Tvrtko A. Ursulin wrote:
> Hi to all,
> 
> Does it make any sense from bandwith point of view to bond gigabit and fast 
> ethernet?

Not unless there's something very wrong with your gigabit card.  People with 
this sort of hardware generally use the fast ethernet for management or cluster 
heartbeat, or maybe as a non-primary slave in an active-backup bond.

> I wanted to use adaptive-alb mode to load balance both transmit and receive 
> direction of traffic but it seems 8139too does not support it so I use 
> balance-rr.
> 
> When serving data from the machine I get 13.7 MB/s aggregated while with a 
> single slave (so bond still active) I get 5.6 MB/s for gigabit and 9.1 MB/s 
> for fast. Yes, that's not a typo - fast ethernet is faster than gigabit.

That would qualify as something very wrong with your gigabit card.  What do you 
get when bonding is completely disabled?

> That is actually another problem I was trying to get to the bottom of for some 
> time.

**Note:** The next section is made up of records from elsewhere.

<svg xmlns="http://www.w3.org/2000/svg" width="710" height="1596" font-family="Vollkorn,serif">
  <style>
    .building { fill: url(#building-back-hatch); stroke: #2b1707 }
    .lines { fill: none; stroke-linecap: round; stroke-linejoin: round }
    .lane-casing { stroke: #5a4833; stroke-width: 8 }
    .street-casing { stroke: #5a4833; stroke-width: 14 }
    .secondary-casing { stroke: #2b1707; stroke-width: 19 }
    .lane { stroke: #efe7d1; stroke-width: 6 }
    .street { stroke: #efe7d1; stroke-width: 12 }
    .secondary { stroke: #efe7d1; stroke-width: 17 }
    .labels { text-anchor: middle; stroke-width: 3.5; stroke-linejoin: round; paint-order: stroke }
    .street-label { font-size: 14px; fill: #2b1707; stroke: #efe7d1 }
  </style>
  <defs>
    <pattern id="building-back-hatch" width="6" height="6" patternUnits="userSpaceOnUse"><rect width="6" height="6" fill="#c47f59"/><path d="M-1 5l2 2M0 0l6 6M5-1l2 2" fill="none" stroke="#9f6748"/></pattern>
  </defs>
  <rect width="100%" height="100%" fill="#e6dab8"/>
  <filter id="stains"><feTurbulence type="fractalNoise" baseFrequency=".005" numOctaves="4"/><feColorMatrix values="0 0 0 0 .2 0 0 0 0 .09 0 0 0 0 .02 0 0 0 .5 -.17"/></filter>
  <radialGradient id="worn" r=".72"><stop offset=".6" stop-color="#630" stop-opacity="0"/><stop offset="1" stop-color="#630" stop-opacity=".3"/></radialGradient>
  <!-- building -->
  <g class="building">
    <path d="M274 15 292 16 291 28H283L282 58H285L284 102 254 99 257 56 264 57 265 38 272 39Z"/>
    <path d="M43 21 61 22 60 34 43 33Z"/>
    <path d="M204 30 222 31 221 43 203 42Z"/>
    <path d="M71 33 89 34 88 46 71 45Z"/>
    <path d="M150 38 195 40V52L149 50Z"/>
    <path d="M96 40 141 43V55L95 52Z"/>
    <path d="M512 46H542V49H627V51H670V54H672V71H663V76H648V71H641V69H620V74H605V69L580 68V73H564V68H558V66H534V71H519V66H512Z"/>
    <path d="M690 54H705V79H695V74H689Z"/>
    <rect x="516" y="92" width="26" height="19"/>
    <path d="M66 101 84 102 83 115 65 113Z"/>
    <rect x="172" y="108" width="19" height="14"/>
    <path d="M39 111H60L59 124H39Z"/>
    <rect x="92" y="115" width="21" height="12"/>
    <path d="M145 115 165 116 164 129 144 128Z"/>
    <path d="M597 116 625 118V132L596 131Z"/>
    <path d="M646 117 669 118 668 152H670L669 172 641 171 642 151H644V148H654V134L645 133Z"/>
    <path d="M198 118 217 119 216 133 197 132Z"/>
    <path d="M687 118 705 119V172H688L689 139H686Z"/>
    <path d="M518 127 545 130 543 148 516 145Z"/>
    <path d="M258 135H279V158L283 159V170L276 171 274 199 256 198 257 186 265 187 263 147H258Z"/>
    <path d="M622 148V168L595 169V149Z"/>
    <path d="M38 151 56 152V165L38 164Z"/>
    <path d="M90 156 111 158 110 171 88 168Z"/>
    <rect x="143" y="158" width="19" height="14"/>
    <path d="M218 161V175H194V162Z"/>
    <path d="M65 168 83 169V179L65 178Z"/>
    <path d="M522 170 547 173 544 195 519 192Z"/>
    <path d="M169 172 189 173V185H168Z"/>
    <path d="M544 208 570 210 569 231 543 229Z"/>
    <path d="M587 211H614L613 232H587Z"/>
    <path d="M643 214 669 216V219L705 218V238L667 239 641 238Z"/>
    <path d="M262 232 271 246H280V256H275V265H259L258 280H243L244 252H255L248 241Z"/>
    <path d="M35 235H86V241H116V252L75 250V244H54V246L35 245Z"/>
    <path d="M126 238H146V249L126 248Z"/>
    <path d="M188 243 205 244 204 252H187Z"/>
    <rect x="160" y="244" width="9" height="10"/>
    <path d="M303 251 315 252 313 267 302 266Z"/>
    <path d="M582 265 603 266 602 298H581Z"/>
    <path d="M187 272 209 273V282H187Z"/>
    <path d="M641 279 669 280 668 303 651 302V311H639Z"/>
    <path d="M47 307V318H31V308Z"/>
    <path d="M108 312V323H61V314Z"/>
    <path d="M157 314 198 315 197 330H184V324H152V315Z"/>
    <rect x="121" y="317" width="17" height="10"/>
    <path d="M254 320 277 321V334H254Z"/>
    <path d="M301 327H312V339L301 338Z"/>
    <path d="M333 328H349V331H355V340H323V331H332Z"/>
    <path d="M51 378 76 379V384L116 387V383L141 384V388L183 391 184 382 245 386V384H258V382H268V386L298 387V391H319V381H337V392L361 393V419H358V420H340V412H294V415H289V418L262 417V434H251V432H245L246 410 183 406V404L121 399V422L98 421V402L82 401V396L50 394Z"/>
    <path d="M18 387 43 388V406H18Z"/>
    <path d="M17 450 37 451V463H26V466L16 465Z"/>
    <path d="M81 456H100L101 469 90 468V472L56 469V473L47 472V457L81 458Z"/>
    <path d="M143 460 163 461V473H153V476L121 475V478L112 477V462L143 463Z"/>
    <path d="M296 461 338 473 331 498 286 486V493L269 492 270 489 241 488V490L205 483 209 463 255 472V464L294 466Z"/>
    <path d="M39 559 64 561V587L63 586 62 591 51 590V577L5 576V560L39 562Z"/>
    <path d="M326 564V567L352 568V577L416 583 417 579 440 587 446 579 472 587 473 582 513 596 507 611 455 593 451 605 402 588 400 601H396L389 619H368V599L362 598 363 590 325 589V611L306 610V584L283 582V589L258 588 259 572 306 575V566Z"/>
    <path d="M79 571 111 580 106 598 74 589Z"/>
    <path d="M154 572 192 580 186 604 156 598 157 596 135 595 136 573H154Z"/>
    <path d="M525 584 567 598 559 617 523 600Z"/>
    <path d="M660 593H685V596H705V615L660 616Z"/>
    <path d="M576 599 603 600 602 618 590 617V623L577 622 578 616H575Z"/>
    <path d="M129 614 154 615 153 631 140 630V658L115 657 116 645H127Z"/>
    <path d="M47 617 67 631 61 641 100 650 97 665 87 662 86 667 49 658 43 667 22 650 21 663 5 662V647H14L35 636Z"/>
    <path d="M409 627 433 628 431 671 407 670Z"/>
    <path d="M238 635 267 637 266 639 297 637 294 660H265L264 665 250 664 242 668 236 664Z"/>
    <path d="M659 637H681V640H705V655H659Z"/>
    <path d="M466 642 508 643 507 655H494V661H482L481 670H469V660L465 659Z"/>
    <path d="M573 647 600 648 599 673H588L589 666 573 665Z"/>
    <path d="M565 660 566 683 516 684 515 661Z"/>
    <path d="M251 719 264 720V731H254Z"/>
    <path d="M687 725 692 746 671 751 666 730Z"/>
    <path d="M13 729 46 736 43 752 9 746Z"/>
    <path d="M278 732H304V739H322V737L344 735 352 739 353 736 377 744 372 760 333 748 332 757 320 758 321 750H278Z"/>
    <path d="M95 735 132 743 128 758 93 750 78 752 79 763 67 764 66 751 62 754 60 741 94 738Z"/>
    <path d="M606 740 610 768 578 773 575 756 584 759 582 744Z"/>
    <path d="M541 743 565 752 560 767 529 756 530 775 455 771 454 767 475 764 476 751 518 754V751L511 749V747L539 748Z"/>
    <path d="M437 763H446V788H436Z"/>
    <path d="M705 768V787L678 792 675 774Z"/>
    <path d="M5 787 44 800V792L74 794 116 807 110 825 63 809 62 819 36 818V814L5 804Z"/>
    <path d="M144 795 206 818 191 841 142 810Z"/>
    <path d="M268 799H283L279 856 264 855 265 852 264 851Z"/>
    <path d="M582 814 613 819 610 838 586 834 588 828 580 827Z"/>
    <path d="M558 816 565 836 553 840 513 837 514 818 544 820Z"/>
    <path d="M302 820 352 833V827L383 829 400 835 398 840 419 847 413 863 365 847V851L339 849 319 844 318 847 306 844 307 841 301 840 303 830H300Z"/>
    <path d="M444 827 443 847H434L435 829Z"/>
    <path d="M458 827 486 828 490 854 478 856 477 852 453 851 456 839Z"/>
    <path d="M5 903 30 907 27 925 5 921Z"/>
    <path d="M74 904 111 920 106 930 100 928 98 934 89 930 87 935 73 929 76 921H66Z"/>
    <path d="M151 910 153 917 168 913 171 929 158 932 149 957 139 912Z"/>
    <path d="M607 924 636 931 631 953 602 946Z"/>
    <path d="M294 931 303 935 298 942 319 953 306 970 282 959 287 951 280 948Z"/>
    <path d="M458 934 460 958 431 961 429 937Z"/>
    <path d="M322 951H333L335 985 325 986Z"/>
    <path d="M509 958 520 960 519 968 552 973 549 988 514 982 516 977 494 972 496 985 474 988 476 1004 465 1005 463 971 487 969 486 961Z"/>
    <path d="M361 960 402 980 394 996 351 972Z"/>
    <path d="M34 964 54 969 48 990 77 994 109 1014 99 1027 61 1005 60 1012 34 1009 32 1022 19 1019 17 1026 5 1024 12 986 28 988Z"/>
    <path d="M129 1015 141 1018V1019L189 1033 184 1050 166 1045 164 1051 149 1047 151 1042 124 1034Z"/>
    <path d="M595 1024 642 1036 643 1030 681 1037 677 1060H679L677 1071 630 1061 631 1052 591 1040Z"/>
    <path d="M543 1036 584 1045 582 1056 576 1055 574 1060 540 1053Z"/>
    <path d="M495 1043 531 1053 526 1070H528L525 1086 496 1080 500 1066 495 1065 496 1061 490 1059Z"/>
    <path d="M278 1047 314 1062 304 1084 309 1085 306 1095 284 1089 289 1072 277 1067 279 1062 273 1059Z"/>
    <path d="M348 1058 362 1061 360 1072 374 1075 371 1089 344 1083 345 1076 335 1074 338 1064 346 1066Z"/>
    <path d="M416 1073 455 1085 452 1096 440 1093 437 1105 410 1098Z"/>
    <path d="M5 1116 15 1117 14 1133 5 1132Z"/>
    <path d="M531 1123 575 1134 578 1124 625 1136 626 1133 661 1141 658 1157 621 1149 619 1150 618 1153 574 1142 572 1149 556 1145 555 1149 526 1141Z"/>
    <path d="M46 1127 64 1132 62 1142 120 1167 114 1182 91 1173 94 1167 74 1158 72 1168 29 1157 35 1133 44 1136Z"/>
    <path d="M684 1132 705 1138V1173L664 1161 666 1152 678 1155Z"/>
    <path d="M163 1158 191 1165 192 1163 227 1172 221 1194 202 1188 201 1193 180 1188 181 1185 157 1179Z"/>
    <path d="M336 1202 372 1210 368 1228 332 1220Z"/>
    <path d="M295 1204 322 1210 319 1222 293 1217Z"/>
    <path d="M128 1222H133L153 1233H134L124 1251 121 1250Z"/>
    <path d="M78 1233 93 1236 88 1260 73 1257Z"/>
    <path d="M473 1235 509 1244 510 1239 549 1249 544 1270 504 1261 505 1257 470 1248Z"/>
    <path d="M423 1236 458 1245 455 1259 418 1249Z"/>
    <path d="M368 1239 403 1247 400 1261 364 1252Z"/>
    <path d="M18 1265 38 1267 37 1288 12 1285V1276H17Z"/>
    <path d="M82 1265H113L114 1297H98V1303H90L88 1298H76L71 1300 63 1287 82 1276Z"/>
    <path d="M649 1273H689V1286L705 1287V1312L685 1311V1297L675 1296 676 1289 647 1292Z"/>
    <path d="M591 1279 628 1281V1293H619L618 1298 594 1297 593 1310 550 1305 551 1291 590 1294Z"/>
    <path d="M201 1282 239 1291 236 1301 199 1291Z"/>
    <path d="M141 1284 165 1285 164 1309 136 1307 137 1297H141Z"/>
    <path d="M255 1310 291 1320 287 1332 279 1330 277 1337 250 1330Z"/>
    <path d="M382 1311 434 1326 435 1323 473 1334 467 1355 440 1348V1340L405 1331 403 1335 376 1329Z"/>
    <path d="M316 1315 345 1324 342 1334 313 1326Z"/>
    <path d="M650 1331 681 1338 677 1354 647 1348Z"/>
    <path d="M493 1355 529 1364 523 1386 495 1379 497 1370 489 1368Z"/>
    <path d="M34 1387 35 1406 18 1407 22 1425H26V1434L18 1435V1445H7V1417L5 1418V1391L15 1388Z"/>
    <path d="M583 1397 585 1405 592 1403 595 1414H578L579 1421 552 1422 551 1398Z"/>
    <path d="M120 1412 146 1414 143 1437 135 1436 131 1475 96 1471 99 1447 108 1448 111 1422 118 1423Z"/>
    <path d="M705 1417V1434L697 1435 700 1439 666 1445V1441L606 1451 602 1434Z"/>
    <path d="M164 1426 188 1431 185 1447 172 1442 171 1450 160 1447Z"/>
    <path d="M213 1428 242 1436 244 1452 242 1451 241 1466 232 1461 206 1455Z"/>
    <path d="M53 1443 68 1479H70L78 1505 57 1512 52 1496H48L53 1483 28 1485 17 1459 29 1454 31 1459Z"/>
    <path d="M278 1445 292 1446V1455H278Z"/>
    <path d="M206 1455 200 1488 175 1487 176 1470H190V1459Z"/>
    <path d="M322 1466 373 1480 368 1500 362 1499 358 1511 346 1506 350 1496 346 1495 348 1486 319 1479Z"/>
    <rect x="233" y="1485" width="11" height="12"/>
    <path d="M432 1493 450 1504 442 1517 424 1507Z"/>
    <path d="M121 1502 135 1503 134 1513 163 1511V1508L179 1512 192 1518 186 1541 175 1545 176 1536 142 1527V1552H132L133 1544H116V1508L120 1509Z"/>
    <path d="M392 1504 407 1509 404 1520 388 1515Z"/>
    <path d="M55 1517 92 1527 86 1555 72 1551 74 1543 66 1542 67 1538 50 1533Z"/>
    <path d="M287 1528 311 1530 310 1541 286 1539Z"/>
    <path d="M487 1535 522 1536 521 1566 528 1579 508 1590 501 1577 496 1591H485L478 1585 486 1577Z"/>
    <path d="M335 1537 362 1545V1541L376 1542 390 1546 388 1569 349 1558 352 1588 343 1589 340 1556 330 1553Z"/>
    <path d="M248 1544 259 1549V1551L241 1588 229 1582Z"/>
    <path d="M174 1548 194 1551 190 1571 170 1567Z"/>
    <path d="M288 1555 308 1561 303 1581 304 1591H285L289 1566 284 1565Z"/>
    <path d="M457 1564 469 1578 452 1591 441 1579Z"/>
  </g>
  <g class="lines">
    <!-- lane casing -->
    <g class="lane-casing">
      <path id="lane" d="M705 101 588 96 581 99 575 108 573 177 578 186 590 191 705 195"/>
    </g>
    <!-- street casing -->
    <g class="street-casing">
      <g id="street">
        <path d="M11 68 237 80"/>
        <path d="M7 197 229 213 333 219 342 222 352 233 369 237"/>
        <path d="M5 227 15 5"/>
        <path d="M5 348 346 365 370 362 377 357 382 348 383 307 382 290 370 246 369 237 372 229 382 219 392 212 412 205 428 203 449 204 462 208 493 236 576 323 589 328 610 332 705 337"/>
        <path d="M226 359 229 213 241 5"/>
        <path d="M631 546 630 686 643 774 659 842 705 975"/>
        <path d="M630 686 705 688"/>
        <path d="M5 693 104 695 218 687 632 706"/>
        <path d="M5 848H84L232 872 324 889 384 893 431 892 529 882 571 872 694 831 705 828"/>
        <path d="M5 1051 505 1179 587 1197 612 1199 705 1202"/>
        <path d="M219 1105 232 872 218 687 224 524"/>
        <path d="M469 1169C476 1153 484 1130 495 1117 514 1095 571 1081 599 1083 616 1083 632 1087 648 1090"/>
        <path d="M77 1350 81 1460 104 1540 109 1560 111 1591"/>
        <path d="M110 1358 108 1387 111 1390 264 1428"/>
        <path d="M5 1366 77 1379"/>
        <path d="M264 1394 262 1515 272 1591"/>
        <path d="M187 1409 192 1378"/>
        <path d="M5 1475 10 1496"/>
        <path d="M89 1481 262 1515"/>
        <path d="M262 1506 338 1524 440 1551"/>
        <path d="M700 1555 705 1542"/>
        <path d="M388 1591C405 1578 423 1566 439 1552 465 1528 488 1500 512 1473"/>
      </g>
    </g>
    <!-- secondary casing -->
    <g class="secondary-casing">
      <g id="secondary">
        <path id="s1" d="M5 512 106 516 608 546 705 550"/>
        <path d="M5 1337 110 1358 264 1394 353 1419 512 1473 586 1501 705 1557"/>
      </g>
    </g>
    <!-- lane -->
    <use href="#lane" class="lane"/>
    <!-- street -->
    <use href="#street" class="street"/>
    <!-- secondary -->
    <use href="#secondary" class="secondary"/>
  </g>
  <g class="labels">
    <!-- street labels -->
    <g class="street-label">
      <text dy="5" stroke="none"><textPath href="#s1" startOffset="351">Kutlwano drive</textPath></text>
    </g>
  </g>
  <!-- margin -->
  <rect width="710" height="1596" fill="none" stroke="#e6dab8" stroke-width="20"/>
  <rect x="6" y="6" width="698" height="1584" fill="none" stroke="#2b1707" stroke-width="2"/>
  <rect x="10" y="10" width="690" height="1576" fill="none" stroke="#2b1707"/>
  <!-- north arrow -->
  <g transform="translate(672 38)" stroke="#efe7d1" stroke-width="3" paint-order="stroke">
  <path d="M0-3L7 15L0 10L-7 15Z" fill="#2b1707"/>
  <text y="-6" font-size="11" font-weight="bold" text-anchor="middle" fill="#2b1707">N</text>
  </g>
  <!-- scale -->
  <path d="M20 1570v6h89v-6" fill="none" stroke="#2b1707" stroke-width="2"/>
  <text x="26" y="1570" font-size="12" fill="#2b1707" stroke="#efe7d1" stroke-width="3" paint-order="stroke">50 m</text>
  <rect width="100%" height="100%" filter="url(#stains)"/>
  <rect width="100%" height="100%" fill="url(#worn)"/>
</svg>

Gigabit adapter is skge in a PCI slot and outgoing bandwith oscillates 
> a lot during transfer, much more than on 8139too which is both stable and 
> faster.

The gigabit card might be sharing a PCI bus with your disk controller, so 
swapping which slots the cards are in might make gigabit work faster, but it 
sounds more like the driver is doing something stupid with interrupt servicing.

> Unfortunately this machine takes low-profile cards and so far I was unable to 
> find something other than skge to test with.
> 
> Oh and yes, kernel is 2.6.27(-9-generic, so Ubuntu derivative of 2.6.27).